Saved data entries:

· · ·

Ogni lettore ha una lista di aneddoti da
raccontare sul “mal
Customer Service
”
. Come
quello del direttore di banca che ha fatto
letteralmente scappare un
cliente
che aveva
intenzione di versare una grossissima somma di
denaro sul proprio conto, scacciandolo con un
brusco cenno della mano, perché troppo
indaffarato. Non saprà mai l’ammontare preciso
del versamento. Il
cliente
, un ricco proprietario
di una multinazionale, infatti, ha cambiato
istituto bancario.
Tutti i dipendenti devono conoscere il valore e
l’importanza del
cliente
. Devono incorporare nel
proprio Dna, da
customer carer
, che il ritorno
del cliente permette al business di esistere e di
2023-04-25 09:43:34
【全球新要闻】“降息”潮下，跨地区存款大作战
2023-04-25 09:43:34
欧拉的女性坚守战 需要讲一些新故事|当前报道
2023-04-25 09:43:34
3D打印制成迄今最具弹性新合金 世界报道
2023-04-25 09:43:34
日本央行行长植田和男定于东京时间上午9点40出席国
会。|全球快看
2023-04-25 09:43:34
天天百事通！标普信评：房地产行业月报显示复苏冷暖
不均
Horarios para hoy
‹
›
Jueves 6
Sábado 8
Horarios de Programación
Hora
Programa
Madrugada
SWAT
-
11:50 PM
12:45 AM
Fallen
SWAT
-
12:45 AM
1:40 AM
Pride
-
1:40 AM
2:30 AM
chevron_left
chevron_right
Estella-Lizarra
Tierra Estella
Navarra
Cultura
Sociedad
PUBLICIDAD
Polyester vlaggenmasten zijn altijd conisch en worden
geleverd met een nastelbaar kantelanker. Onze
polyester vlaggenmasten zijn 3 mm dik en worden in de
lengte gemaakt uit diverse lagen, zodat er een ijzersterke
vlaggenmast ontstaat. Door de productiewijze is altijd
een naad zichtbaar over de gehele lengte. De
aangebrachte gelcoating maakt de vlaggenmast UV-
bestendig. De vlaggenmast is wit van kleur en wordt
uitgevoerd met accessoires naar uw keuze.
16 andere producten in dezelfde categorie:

· · ·

Assignment =
Please count the lines that contain the word "altijd" and reply with the number alone.

Task result =
2